Hong Kong: un país, dos revueltas

Las manifestaciones de Hong Kong y de Wuhan dejan al descubierto el funcionamiento de la represión china, ausente en la excolonia británica

Decenas de miles de personas se manifestaron este domingo en Hong Kong
Decenas de miles de personas se manifestaron este domingo en Hong Kong

Shanghái / Colpisa

El pasado lunes, el asalto al Parlamento de Hong Kong se pudo seguir en directo por multitud de canales. Cadenas de televisión y periodistas de todo el mundo retransmitían las revueltas con motivo del 22 aniversario de la devolución de la excolonia británica a China por todos los medios imaginables: a través de las señales de la televisión tradicional, en las redes sociales, e incluso utilizando realidad virtual para que el espectador, en su casa, pudiese sentirse como un manifestante más.

La Policía, que se mantuvo imperturbable mientras los asaltantes rompían puertas, ventanas y persianas de la sede del Legislativo, decidió batirse en retirada cuando se hizo evidente que no podía contener a la muchedumbre durante más tiempo. Y los uniformados no volvieron a aparecer hasta que quienes protestaban contra la jefa del Ejecutivo destrozaron el interior del edificio. Como es obligatorio en Hong Kong, advirtieron en varias ocasiones de que iban a utilizar gases lacrimógenos antes de hacerlo. Nadie resultó herido y tampoco se produjeron arrestos sobre el terreno.

Al mismo tiempo, en la ciudad de Wuhan, 919 kilómetros al norte de Hong Kong, la población comenzaba a mostrar su descontento con el proyecto para construir una planta incineradora de basuras. El Gobierno había asegurado que escucharía a la ciudadanía antes de tomar una decisión, pero al final hizo oídos sordos a la clara negativa del pueblo. Así que, en una decisión más habitual de lo que se cree fuera del gigante asiático, los habitantes de la capital de Hubei, en el centro de la República Popular China, salieron a las calles con el objetivo de frenar el proyecto. Y, como también es habitual, los dirigentes respondieron de forma contundente. Pero nadie informó de lo que sucedía.

Al contrario. Incluso cuando la virulencia de la situación ha ido escalando a lo largo de esta semana, la prensa china ha mantenido un silencio total. Es más, las redes sociales del país, controladas con mano de hierro por las autoridades, han tratado de eliminar todo el contenido publicado por los manifestantes. Vídeos y fotografías desaparecen en cuestión de segundos en plataformas como Weibo o WeChat. Pero en el ciberespacio eso es tiempo suficiente para que alguien haga una captura de pantalla y la comparta por otras vías.

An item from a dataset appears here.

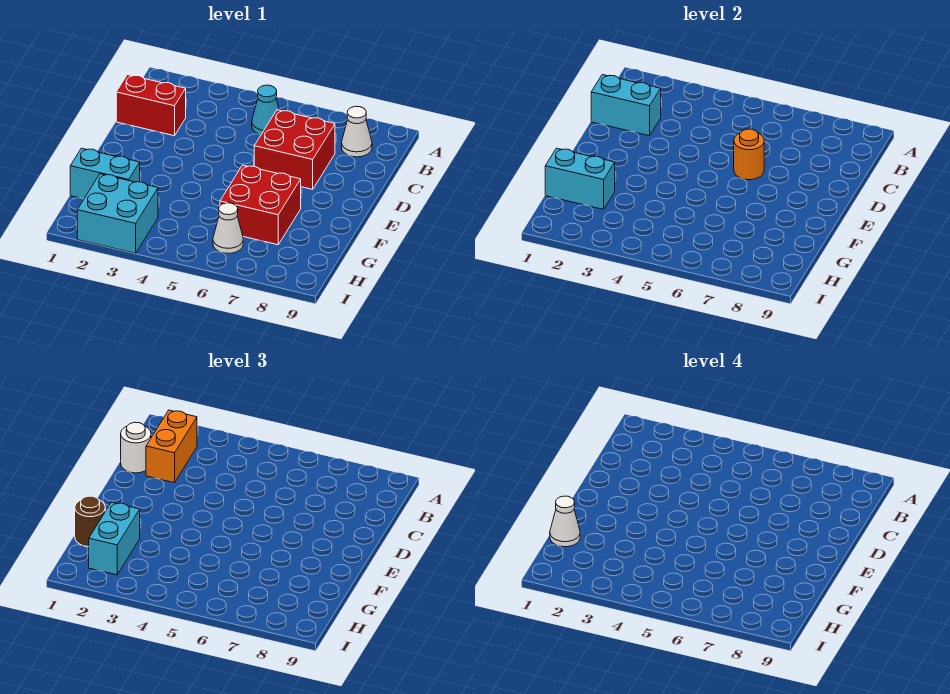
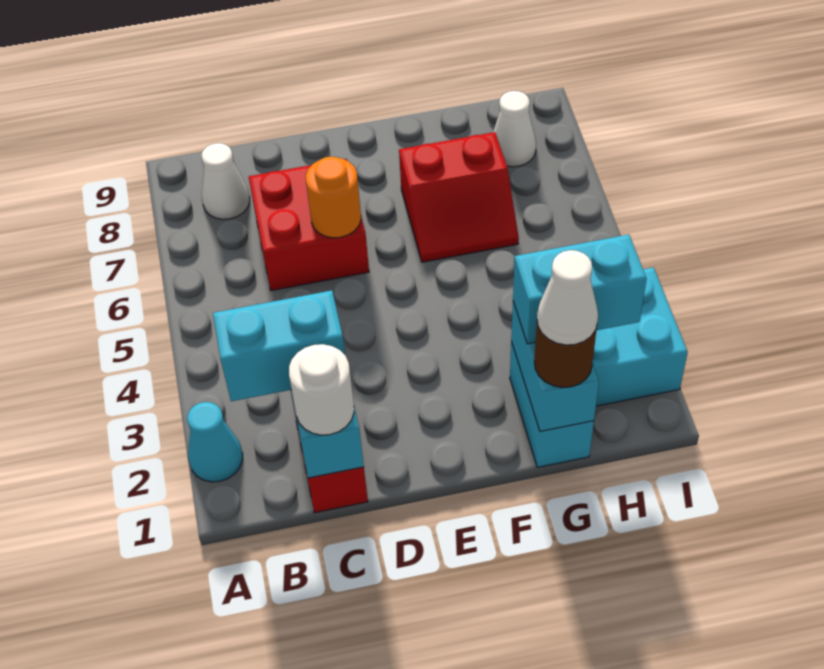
orange 1x2 brick [146,410,197,483] -> cyan 1x2 brick [213,290,345,401]
cyan 1x1 cone [252,85,279,135] -> cyan 1x1 cone moved to [187,402,243,482]
red 2x2 brick [220,165,301,245] -> red 2x2 slope [399,132,519,262]
white 1x1 cone [213,203,243,253] -> white 1x1 cone moved to [493,91,536,167]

Así es como se ha sabido que Policía y Ejército se han despachado a gusto con los manifestantes. Las imágenes han revelado que cientos de efectivos marcharon en formación propia de la legión romana, golpeando sus escudos para amedrentar a la muchedumbre y protegidos por tanquetas, y que persiguieron a los manifestantes a porrazos hasta dentro de las estaciones de metro. Varias fotografías dejan claro que se produjeron heridos, pero es imposible saber cuántos ni de qué gravedad. Policías de paisano y sin distintivos que los identifique como fuerzas del orden realizaron múltiples arrestos. Un clip incluso muestra dos tanques moviéndose a toda velocidad por las calles de la ciudad.

Sin cariz político

Curiosamente, las demandas de los vecinos del barrio de Yangluo no tienen ningún cariz político. No exigen avances democráticos como en Hong Kong, ni dirigen su rabia contra políticos concretos. «Devolvednos las montañas verdes y las aguas limpias», se lee en una pancarta. «La contaminación destruirá nuestras generaciones futuras», reza otra. El Gobierno había prometido que convertiría un vertedero en un parque, pero parece que podría terminar convirtiéndose en la ubicación definitiva de la planta, que generará electricidad con la quema de 2.000 toneladas de basura al día.

Que la infraestructura se haya proyectado a menos de tres kilómetros de dos universidades y de diez zonas residenciales ha hecho que cunda el temor a consecuencias medioambientales y de salud negativas. Las autoridades han tratado de desactivar el descontento asegurando que todavía no se ha elegido la ubicación final, y que las obras que los ciudadanos señalan con dedo acusador son, en realidad, para construir una estación de tren. Pero la credibilidad del Partido Comunista en estas situaciones no es muy elevada.